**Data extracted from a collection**

## Start

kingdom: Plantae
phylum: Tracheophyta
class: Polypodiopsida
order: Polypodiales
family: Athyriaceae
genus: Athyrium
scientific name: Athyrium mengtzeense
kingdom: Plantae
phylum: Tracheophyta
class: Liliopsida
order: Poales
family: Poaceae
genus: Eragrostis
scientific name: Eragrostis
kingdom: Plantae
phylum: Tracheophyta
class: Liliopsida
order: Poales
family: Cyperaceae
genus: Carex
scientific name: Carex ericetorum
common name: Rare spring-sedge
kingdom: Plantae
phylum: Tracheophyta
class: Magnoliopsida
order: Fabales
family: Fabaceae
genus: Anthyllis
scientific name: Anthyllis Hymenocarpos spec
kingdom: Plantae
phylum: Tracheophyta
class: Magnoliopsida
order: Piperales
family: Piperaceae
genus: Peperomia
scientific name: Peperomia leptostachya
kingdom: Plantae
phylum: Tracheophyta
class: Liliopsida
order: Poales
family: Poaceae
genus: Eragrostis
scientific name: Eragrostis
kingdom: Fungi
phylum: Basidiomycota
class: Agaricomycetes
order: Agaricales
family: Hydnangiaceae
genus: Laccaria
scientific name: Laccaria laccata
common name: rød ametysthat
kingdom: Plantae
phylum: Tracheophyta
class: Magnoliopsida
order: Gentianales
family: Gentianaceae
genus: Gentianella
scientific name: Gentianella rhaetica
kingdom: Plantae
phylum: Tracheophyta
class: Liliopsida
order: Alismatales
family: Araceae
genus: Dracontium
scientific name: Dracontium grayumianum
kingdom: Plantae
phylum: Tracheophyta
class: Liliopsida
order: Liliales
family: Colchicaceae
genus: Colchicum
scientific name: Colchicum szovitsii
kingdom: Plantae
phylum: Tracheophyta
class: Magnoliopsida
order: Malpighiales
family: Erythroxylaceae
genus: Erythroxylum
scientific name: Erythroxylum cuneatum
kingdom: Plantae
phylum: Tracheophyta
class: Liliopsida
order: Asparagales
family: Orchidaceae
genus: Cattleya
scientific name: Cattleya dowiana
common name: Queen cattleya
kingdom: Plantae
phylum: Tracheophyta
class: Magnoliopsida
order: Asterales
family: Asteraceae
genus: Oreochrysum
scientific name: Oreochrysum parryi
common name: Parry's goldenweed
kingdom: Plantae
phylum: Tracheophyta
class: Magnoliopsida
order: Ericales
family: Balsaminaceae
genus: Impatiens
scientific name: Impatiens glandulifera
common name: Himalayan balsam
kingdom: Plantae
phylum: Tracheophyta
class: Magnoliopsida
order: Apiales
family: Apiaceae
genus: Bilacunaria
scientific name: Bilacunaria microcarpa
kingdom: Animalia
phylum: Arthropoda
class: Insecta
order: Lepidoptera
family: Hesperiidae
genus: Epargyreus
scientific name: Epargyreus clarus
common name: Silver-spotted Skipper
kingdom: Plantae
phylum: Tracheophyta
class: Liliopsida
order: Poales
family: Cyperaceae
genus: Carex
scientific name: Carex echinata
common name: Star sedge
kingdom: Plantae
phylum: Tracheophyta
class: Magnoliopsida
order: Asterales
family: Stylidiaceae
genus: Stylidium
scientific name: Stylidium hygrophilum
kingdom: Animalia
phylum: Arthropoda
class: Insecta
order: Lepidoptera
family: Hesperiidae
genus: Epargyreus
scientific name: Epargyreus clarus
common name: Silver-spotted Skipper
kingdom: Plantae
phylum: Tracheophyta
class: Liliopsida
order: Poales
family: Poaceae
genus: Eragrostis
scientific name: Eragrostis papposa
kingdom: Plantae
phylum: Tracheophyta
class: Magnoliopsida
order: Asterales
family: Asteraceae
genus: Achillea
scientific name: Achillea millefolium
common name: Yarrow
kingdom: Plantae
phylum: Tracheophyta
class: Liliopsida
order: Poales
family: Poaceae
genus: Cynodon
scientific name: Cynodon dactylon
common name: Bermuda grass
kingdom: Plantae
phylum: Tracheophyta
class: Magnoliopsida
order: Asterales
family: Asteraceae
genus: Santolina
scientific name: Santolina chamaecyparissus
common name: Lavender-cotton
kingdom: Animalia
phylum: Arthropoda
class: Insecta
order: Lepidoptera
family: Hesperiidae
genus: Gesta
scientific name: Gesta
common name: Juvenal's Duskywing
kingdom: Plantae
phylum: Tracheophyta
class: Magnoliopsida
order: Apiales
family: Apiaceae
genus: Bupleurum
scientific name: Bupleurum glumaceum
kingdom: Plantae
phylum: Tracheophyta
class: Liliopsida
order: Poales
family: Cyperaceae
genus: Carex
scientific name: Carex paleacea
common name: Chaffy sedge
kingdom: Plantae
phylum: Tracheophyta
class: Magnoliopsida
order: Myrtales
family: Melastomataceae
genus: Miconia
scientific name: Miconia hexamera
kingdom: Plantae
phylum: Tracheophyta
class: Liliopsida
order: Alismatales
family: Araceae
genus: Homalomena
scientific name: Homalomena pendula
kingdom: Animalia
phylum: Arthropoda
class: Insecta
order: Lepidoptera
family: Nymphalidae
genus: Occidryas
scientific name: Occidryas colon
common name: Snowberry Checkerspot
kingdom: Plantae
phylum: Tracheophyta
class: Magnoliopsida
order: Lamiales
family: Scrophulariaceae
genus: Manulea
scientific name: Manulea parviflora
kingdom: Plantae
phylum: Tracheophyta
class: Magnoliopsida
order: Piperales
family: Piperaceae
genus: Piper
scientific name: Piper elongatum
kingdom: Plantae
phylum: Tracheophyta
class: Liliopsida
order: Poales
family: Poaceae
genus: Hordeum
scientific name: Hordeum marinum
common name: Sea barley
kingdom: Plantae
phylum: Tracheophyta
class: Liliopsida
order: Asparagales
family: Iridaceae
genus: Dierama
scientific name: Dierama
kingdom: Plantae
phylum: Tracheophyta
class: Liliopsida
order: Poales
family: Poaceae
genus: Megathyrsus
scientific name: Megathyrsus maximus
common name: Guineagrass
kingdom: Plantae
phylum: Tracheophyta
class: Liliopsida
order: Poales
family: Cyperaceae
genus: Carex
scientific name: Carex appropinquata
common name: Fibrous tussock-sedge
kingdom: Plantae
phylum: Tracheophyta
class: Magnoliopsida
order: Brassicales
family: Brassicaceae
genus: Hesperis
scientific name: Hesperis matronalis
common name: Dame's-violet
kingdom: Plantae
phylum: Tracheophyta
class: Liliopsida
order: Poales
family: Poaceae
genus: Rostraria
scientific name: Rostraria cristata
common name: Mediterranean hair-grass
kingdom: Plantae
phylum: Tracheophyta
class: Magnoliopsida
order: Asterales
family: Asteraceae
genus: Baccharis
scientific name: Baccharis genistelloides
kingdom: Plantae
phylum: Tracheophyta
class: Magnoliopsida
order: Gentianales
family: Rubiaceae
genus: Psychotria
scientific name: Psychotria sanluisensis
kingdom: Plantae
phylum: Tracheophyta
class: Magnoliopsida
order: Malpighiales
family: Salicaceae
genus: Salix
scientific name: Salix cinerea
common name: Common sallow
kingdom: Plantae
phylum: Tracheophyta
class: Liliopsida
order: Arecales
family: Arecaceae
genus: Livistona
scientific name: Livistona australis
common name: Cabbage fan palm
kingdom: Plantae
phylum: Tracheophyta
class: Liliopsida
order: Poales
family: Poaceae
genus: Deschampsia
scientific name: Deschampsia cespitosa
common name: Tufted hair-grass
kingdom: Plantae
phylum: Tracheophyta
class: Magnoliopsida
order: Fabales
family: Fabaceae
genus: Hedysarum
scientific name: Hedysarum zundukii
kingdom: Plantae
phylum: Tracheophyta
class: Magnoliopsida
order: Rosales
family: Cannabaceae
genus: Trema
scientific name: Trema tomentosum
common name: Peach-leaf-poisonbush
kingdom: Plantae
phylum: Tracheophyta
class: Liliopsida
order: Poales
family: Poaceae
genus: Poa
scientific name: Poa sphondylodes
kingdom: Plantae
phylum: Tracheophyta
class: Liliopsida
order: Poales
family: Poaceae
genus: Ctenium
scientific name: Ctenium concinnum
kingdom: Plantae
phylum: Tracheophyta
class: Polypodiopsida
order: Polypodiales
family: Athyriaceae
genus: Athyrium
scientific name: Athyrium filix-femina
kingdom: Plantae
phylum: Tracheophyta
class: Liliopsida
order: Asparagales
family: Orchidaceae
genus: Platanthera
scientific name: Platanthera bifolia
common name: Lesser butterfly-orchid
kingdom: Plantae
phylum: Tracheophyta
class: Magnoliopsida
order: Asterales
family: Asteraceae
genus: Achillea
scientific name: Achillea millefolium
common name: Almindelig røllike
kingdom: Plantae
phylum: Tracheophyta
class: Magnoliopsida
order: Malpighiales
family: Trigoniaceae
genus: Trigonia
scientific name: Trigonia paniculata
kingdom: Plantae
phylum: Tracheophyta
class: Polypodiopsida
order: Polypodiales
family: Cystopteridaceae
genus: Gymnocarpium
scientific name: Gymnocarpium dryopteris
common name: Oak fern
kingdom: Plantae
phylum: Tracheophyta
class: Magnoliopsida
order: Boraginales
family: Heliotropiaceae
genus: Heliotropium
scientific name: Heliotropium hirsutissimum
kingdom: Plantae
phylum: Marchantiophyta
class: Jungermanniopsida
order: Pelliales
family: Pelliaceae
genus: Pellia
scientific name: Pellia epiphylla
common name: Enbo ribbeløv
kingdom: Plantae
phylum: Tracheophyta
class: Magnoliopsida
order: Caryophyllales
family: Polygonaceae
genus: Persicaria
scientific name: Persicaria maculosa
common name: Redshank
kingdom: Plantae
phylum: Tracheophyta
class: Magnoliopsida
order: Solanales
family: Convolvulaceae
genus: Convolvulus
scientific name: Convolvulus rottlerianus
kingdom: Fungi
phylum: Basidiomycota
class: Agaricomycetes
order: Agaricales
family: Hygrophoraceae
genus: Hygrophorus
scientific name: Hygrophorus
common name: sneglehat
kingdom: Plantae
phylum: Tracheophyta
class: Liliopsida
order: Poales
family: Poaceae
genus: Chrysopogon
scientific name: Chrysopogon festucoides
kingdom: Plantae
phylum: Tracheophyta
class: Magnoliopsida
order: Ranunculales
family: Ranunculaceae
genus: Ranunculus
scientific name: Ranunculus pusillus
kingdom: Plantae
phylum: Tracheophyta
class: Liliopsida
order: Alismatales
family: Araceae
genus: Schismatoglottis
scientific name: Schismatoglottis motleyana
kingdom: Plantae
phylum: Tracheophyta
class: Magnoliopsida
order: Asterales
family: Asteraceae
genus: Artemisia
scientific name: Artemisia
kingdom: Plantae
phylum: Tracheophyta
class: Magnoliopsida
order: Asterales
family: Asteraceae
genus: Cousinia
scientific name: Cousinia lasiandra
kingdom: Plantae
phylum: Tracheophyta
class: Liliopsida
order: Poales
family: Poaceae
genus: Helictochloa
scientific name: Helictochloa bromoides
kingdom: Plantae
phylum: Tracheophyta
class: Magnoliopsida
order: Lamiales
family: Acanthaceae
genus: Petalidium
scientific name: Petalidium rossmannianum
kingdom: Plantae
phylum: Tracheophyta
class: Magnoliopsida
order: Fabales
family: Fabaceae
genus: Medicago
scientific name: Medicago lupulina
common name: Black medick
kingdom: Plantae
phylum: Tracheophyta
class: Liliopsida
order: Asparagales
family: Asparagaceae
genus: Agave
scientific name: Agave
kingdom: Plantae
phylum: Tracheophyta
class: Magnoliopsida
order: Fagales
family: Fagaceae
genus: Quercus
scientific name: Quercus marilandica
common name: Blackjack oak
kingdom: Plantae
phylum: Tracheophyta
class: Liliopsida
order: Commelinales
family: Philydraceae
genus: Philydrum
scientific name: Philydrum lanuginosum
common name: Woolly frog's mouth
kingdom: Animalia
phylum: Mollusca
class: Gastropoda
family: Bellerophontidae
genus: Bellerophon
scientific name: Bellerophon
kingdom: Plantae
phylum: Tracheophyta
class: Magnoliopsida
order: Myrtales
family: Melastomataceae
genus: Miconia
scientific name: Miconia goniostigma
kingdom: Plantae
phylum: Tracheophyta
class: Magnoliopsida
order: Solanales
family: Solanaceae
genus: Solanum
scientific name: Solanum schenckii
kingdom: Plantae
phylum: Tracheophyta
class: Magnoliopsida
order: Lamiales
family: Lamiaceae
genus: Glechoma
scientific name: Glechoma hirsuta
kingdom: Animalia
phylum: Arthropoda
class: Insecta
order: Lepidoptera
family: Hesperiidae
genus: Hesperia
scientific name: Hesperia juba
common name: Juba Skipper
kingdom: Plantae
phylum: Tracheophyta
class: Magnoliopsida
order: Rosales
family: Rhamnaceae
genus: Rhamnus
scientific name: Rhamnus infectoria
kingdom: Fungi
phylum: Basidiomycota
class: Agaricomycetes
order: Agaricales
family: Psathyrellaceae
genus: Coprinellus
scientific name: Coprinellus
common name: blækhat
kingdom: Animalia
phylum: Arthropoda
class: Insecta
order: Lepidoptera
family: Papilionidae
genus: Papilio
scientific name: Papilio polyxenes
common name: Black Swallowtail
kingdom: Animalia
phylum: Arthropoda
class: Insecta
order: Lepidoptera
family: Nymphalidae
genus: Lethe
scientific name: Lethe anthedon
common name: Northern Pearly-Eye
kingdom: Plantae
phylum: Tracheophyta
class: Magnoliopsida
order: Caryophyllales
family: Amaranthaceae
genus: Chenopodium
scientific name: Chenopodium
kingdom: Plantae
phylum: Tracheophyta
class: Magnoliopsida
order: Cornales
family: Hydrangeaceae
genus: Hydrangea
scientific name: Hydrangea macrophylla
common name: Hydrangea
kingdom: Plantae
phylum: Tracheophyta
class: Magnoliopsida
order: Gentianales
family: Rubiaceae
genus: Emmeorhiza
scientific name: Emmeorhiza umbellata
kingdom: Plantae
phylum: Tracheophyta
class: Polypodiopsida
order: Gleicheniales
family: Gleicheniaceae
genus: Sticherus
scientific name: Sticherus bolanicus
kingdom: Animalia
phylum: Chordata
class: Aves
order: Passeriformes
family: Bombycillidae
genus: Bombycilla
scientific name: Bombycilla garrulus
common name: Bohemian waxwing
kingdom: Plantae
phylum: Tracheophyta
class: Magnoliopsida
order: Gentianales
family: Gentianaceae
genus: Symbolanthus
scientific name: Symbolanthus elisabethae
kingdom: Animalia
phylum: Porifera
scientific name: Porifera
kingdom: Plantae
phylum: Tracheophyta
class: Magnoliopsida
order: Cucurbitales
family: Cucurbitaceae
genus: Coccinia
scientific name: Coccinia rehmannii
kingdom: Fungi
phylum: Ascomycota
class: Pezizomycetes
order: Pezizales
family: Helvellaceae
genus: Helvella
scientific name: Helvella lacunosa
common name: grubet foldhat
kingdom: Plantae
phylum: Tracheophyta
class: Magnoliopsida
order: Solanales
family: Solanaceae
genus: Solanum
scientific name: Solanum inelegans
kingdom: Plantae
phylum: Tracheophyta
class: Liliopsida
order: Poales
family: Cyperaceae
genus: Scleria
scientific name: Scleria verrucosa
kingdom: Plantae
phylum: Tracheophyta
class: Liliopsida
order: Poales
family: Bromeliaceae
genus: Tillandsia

## End

**Problem requirements**
Format the records from the line with "scientific name: Hygrophorus" to the line with "family: Ranunculaceae" as a two-column CSV with the columns field and value, one row per line. Put each entry in its own quoted field and replace any line breaks with spaces.

**Exercise answer**
field,value
"scientific name:","Hygrophorus"
"common name:","sneglehat"
"kingdom:","Plantae"
"phylum:","Tracheophyta"
"class:","Liliopsida"
"order:","Poales"
"family:","Poaceae"
"genus:","Chrysopogon"
"scientific name:","Chrysopogon festucoides"
"kingdom:","Plantae"
"phylum:","Tracheophyta"
"class:","Magnoliopsida"
"order:","Ranunculales"
"family:","Ranunculaceae"